Work to be completed:
Once the line with "Rendered at 1275 by 1650 pixels." is found in the entries below, print it and each following line exactly, stopping after the line with "text [150, 150, 1125, 221]"; print nothing else.

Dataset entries
....................
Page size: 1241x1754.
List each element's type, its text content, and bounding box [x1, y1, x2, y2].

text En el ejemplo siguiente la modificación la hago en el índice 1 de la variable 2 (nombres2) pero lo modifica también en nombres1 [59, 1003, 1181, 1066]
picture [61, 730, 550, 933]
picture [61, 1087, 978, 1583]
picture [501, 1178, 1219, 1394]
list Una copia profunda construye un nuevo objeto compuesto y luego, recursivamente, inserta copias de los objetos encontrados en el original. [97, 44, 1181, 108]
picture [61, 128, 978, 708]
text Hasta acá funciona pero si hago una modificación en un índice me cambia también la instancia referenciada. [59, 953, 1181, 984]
....................
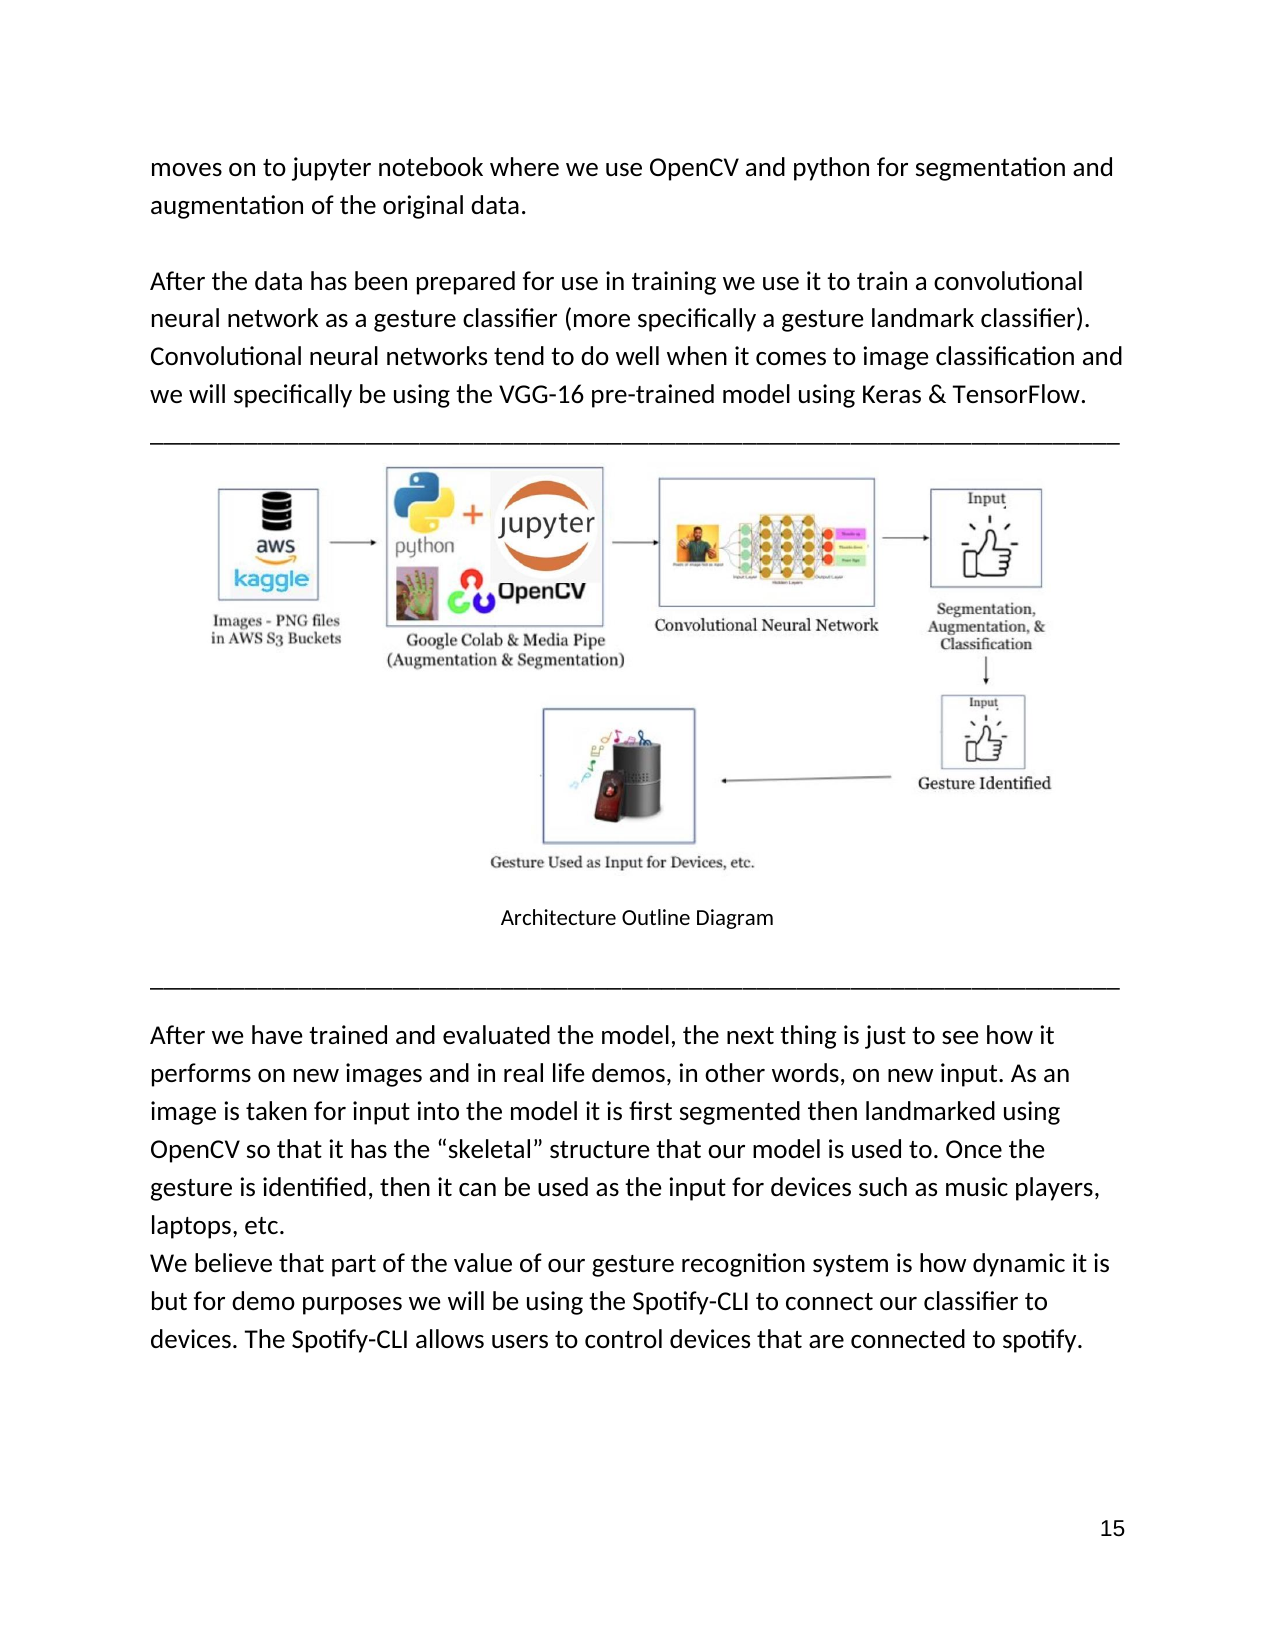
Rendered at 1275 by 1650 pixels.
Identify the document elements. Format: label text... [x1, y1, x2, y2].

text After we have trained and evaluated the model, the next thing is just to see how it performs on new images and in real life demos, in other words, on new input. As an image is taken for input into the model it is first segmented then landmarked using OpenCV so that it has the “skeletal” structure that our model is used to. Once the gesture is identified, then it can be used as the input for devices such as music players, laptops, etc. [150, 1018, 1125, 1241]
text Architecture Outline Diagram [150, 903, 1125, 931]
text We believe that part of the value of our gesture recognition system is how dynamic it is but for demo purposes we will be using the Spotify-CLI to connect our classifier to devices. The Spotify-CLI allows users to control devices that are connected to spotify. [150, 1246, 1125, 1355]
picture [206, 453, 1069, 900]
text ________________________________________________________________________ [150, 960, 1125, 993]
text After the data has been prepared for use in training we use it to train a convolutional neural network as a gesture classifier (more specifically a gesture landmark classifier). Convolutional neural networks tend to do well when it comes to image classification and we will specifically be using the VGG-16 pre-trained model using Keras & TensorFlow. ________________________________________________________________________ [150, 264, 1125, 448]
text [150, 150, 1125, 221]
....................
Task solution:
Rendered at 1275 by 1650 pixels.
Identify the document elements. Format: label text... [x1, y1, x2, y2].

text After we have trained and evaluated the model, the next thing is just to see how it performs on new images and in real life demos, in other words, on new input. As an image is taken for input into the model it is first segmented then landmarked using OpenCV so that it has the “skeletal” structure that our model is used to. Once the gesture is identified, then it can be used as the input for devices such as music players, laptops, etc. [150, 1018, 1125, 1241]
text Architecture Outline Diagram [150, 903, 1125, 931]
text We believe that part of the value of our gesture recognition system is how dynamic it is but for demo purposes we will be using the Spotify-CLI to connect our classifier to devices. The Spotify-CLI allows users to control devices that are connected to spotify. [150, 1246, 1125, 1355]
picture [206, 453, 1069, 900]
text ________________________________________________________________________ [150, 960, 1125, 993]
text After the data has been prepared for use in training we use it to train a convolutional neural network as a gesture classifier (more specifically a gesture landmark classifier). Convolutional neural networks tend to do well when it comes to image classification and we will specifically be using the VGG-16 pre-trained model using Keras & TensorFlow. ________________________________________________________________________ [150, 264, 1125, 448]
text [150, 150, 1125, 221]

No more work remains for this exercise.